The man surprised her again. He led her into a row of still-inert headless walkers and from there between their legs in a diagonal pattern. Finally, he parked her under one. “There. They shouldn’t be able to find us too easily. And even if they do, they won’t be able to get to us without pushing all the rest of these things out of the way.”

  “The wings can shoot us from above.”

  “I’m not sure about that. I think they want us alive. How hard do you think it would have been for that big thing to kill us? All it really needed to do is land on top of us instead of ahead of us. Instant pilot jelly.”

  “That makes no sense. Why would they want us alive?”

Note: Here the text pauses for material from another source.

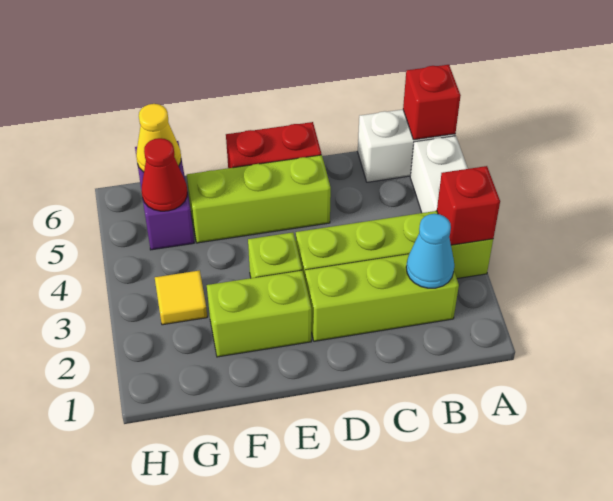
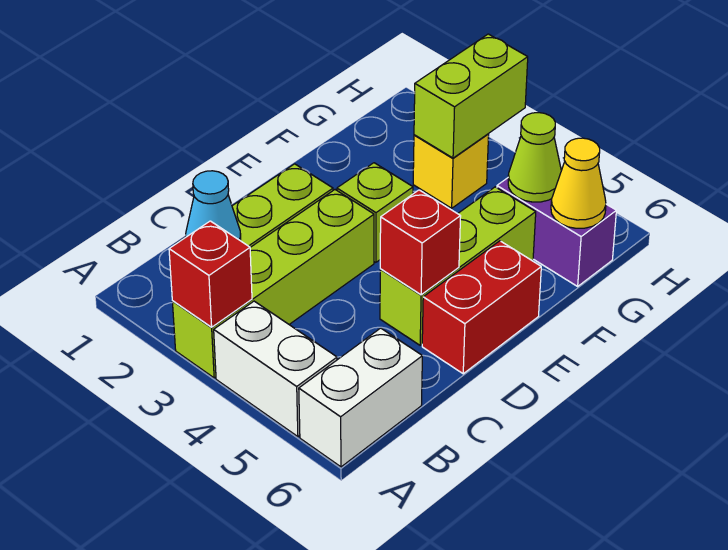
red brick A6 level 2 -> red brick D5 level 2
lime brick E2:F2 level 1 -> lime brick G3:H3 level 2
yellow tile G3 level 1 -> yellow brick G3 level 1
red cone G5 level 2 -> lime cone G5 level 2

  Ian shrugged. “Search me. I just hitched a ride on the wrong Recon flyer. Now let’s turn these lights off.”

  They sat there waiting, listening, stationed underneath one of the headless suits, hoping that it would hide their thermal signature. But other than the sound of creaks and groans from the metal giant stationed at the door, they heard nothing.

  Then, all of a sudden, they heard a rush of air from above and the clang of metal on metal. The legs they’d taken cover under suddenly lurched.

  “Oh, shit. They’re activating this one,” Melina yelled, turning on her light.

  She was right. Towering above them was a winged helmet, black as the space between galaxies. She half-heard Ian scurry away, but she couldn’t move. Her hands searched for a control stick that wasn’t there.

  A huge claw reached out for her. Ian thought that the enemy wanted to take them alive, but she knew better. Those enormous digits would crush her to a pulp, cracking her bones like toothpicks. She watched them get closer, a prey animal mesmerized by the predator’s gaze.

  A deafening sound exploded through the chamber, coming from the side of the entrance. The robot about to grab her turned its winged head to look in the direction of the cacophony.

  The vampire controlling the suit suddenly shattered into a million pieces and huge holes appeared in its chest armor. It fell onto the one behind it, knocking it off its feet and starting a chain reaction that toppled six or seven of the fighting machines.

  Melina stood there, stunned by her close escape, watching the dominoes fall.

  Suddenly, a hand gripped her by the arm. “Come on! We don’t know if there are more of them.”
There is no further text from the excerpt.